The combination of tighter borrowing conditions, job losses in finance and housing, and a growing mood of pessimism among consumers could prove to be a more toxic cocktail than many investors still want to believe. I spent Thursday at the New York Stock Exchange, the biggest in the world. The pre-Labor Day atmosphere was almost serene, belying the record-breaking trading volumes the past month has witnessed. Volatility is back with a vengeance, with the market up one day and down the next. But the swing downwards will be bigger still if people start to believe that a US recession is around the corner. Nor will the pain be confined to North America. Despite all hopeful talk about the economic "decoupling" of Asia from the United States, the coming year and a half may yet expose the Orient's continued reliance on exports to the Occidental consumer. If Uncle Sam has to tighten his belt, the whole world will have to breathe in.

Today's geopolitical crisis is playing out in a similarly extended timeframe. Just as investors seize on scraps of good news as they track the stock market from hour to hour, so it's still possible for die-hard Bush supporters to point to improvements in the security situation in Iraq. Since the "surge" of additional US troops got under way, there's no question that things have improved.
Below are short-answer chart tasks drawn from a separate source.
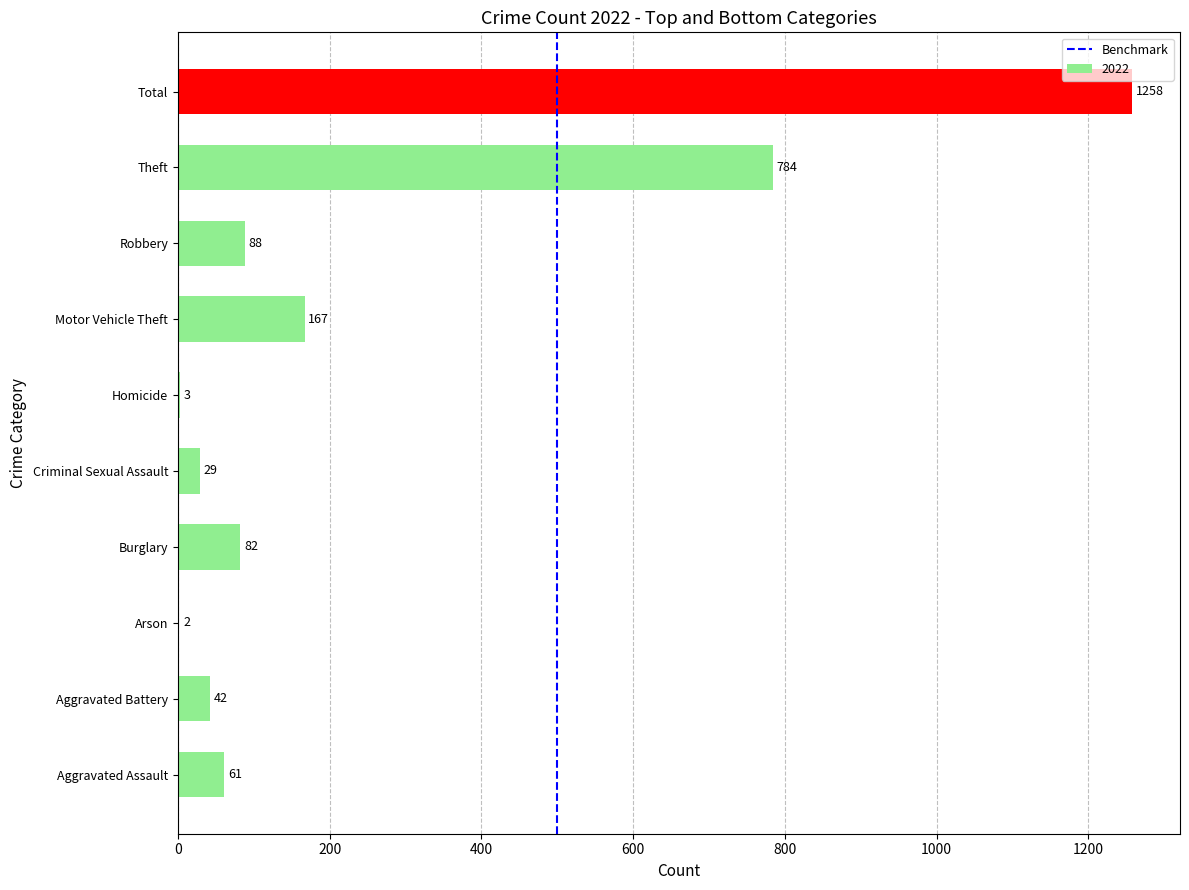

Count the number of data series in this chart.

1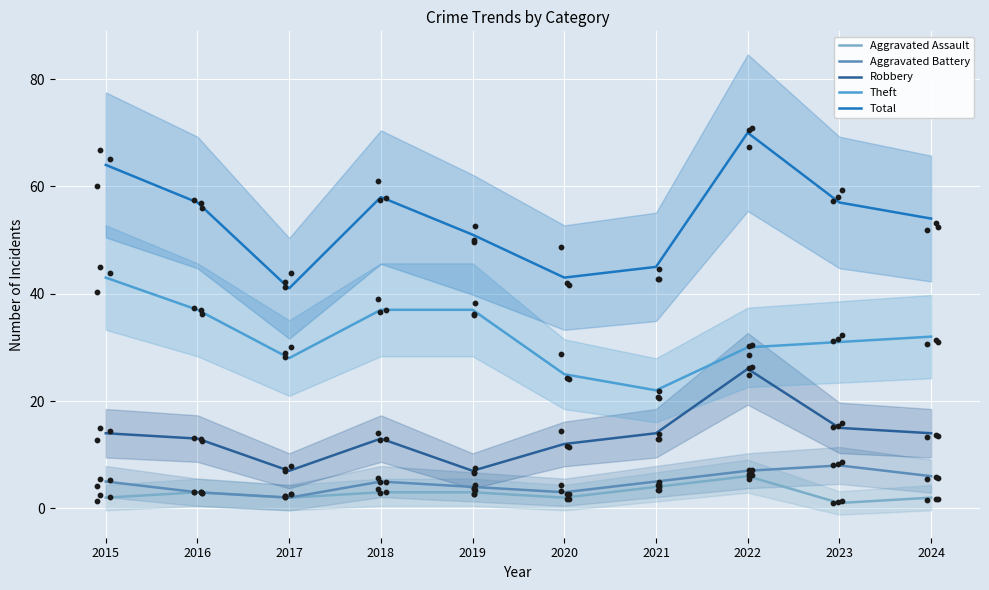

At how many categories does at least one series exceed 29?

10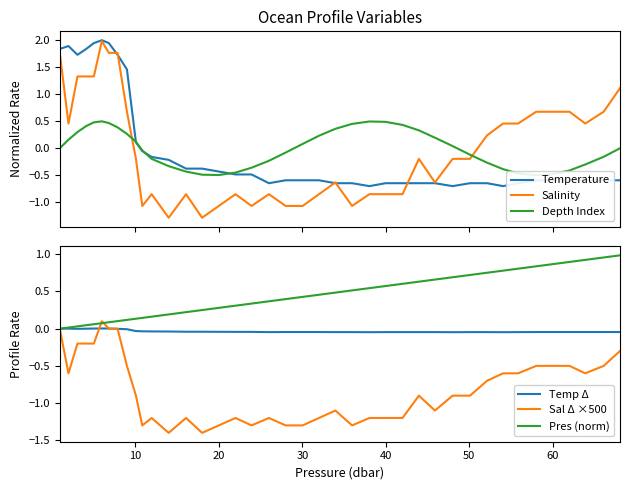

After their last crossing, which series has the higher values: Pres (norm) or Temperature?

Pres (norm)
Indeed, the admirably impartial Brookings Institution's most recent Iraq Index report states that "civilian fatality levels in Iraq now seem to have declined substantially. In particular, the monthly civilian fatality rate from sectarian violence appears about one-third lower than in the pre-surge months". The latest figures reveal marked declines in Iraqi military and police fatalities, and in the number of victims of multiple fatality bombings. August has almost certainly been the best month in Iraq for over a year.

Yet the monthly death tolls scarcely tell a story of incipient peace. At least 655 Iraqi civilians lost their lives last month as a result of bombings. Seventy-five American military personnel were killed, and 402 were wounded. Meanwhile, the prospects for an enduring and peaceful political solution to the conflicts between Shias, Sunnis and Kurds seem as remote as ever. And, back at home, public confidence in President Bush's strategy is at an all-time low.

This is one important respect in which President Bush may be right in drawing a parallel between Iraq and Vietnam. The American people had lost faith in the war in Vietnam as early as the Tet Offensive, which began at the end of January 1968. From October 1968 onwards, a clear majority of Americans were telling pollsters they regarded the war as a mistake. By that time the Paris peace talks between the United States and the North Vietnamese had already been initiated. Yet it was not until January 27, 1973, that the Paris Peace Accords were finally signed. In other words, the agony of ending the Vietnam War lasted more than 1,800 days. Nor was that the end of the story. It was not until April 30, 1975, that Saigon fell and the last American ambassador to South Vietnam was helicoptered off the embassy roof.

In just the same way, the outcome of the American intervention in Iraq will be determined not in Baghdad but in Washington, even if the final act in the tragedy is indeed another airlift, this time from the Green Zone. Sooner or later, this President or his successor will come under irresistible public pressure to start drawing down the number of American troops in Iraq. This will almost certainly happen, as in Vietnam, before the country they are leaving has genuinely been stabilised. And the eventual end of a united Iraq, like the fate of South Vietnam, will be bloody.

This great crisis of American foreign policy, like the slow-burning financial crisis we are living through, will play out over hundreds, if not thousands of days. Throughout that time, we shall read many reports in the newspapers that the surge is working and the markets are rallying. But these reports will just be so much "noise" - mere static on the airwaves of history.

As in the early Sixties, the underlying geopolitical and financial crises of our time are intertwined and inexorable.